One Year After the Loss of a Partner (cont'd)

 Vijai P. Sharma, Ph.D. Clinical Psychologist

 The relationship with the deceased is continued in more ways than one.  A London study of widows observes,  that a year after losing their husbands, twelve out of the twenty-two widows spent much time thinking of their husbands, and at times had a sense of his actual presence.  They were not disturbed or anxious about this.  They actually found the sense of presence rather comforting.  

A Boston study of survivors observes that a year after the loss, two out of every three widows continued to spend much time thinking of their deceased husbands.  Other studies observe that "sensory illusions" and "hallucinations" are far more common during the grieving than we realize.  Sensory illusions refer to survivor's mistaking an object or a person for the deceased partner.  Hallucinations refer to the experiences, such as "seeing," "hearing," or being "touched" by the deceased partner when no person or object is there for a possible misinterpretation.  That such experiences are part of a normal grieving is not very widely known even among the mental health professionals.  A survivor who is severely depressed and also reports these experiences, may be seen as suffering from psychotic depression.  If the survivor did not have a psychotic illness in the past, she needs to be assured that such experiences are not uncommon and she is "not going crazy."
 It takes a few weeks after the actual loss for the survivor to experience a sense of the continued presence of the lost person.  When that happens, it is intense and it persists for quite a while.  As per the Boston study, one out of four reported that there were still occasions when they "forgot" he was dead.  Some, on purpose, used the sense of presence of their dead husband "therapeutically."  They evoked it whenever they felt depressed or unsure of themselves.  The longer the survivor was married to the deceased, the greater the tendency to do so.  This tendency was also found greater in those who were over forty when widowed.  By and large, age and duration of marriage go together, the older the person, the greater the chances of marriage being of longer duration.

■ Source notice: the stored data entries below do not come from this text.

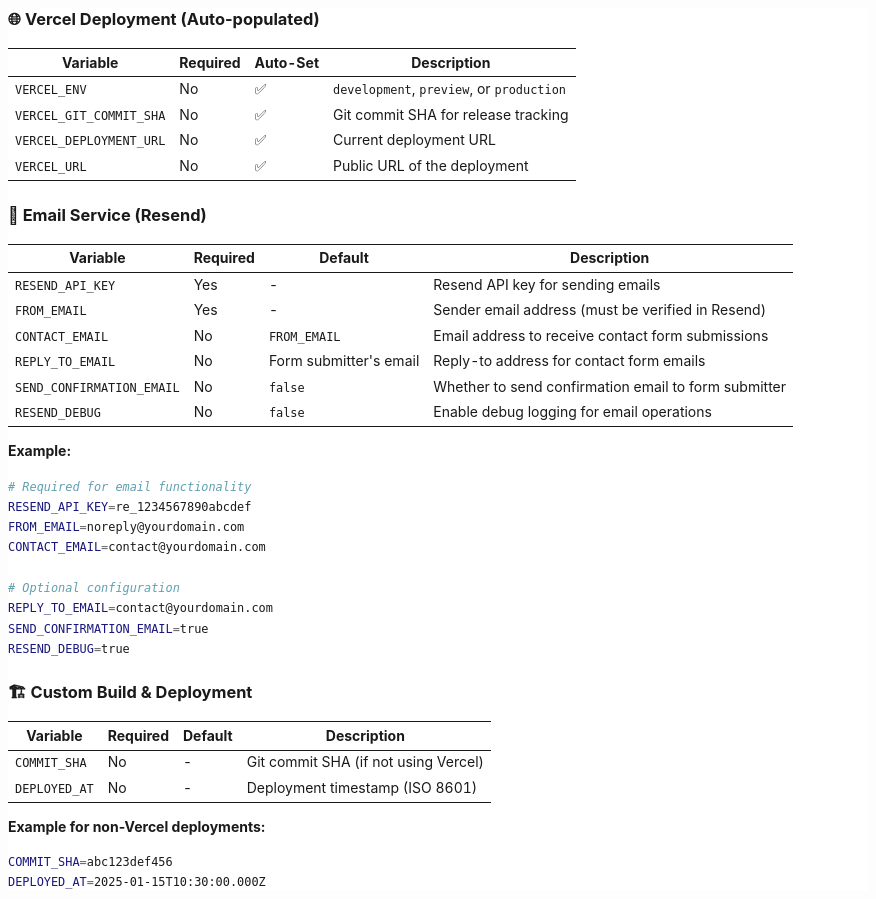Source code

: ### 🌐 **Vercel Deployment** (Auto-populated)

| Variable | Required | Auto-Set | Description |
|----------|----------|----------|-------------|
| `VERCEL_ENV` | No | ✅ | `development`, `preview`, or `production` |
| `VERCEL_GIT_COMMIT_SHA` | No | ✅ | Git commit SHA for release tracking |
| `VERCEL_DEPLOYMENT_URL` | No | ✅ | Current deployment URL |
| `VERCEL_URL` | No | ✅ | Public URL of the deployment |

### 📧 **Email Service (Resend)**

| Variable | Required | Default | Description |
|----------|----------|---------|-------------|
| `RESEND_API_KEY` | Yes | - | Resend API key for sending emails |
| `FROM_EMAIL` | Yes | - | Sender email address (must be verified in Resend) |
| `CONTACT_EMAIL` | No | `FROM_EMAIL` | Email address to receive contact form submissions |
| `REPLY_TO_EMAIL` | No | Form submitter's email | Reply-to address for contact form emails |
| `SEND_CONFIRMATION_EMAIL` | No | `false` | Whether to send confirmation email to form submitter |
| `RESEND_DEBUG` | No | `false` | Enable debug logging for email operations |

**Example:**
```bash
# Required for email functionality
RESEND_API_KEY=re_1234567890abcdef
FROM_EMAIL=noreply@yourdomain.com
CONTACT_EMAIL=contact@yourdomain.com

# Optional configuration
REPLY_TO_EMAIL=contact@yourdomain.com
SEND_CONFIRMATION_EMAIL=true
RESEND_DEBUG=true
```

### 🏗️ **Custom Build & Deployment**

| Variable | Required | Default | Description |
|----------|----------|---------|-------------|
| `COMMIT_SHA` | No | - | Git commit SHA (if not using Vercel) |
| `DEPLOYED_AT` | No | - | Deployment timestamp (ISO 8601) |

**Example for non-Vercel deployments:**
```bash
COMMIT_SHA=abc123def456
DEPLOYED_AT=2025-01-15T10:30:00.000Z
```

 The relationship with the deceased is maintained in many ways.  A Wales study of survivors observes that more than ten percent of survivors report having held conversations with the dead spouse.  Again, this tendency was higher in the older widows and widowers.  Two thirds of those who reported the sense of "presence" of their deceased spouse, describe their experiences as being comforting and helpful.  Some experience the deceased partner as a 'companion' who accompanies the survivor everywhere.  Some survivors, at one time, would feel as if the deceased partner is "inside" them, and other time, feel the lost person is, outside, and by their side like a "companion."  Some sense their loved one as occupying a particular chair, room, yard, or another specific location that was usually occupied by the lost person.  Some feel the presence of their loved one only in the graveyard.  These experiences start fading in the second year of bereavement and are not unusual or unfavorable for a healthy grief process.

FROM THE "PRESENCE" OUT THERE  TO THE PRESENCE  WITHIN
In the beginning, the lost person is felt to be "present" outside oneself..  As time goes on, it begins to be replaced by the feeling of the presence of the lost person inside oneself rather than the outside.  Psychologists call it the "internalization" of the lost person.  This internalization is necessary if the process of searching is to end and person is to come to terms with the loss.  What is now inside oneself doesn't have to be searched outside anymore.  
 The Boston study observes that a female survivor's progress is facilitated by her inner conversation with the presence of the deceased spouse.  This continued sense of association and inner conversations do not interfere with her assuming independent actions and adapting to the outside world.  Since she lets her feelings of attachment to the lost person persist, she is able to "take in" what she has lost in the outside world.  Those who try to run away from all thoughts, memories, and feelings for the deceased and jump in to another relationship as a cure for their pain, may experience disturbing feelings and reactions later.  Grief has progressed well if the survivor can consciously hold the thoughts, the feelings, and the memories of the deceased for some time and is at peace with the image of the loved one inside one's own self.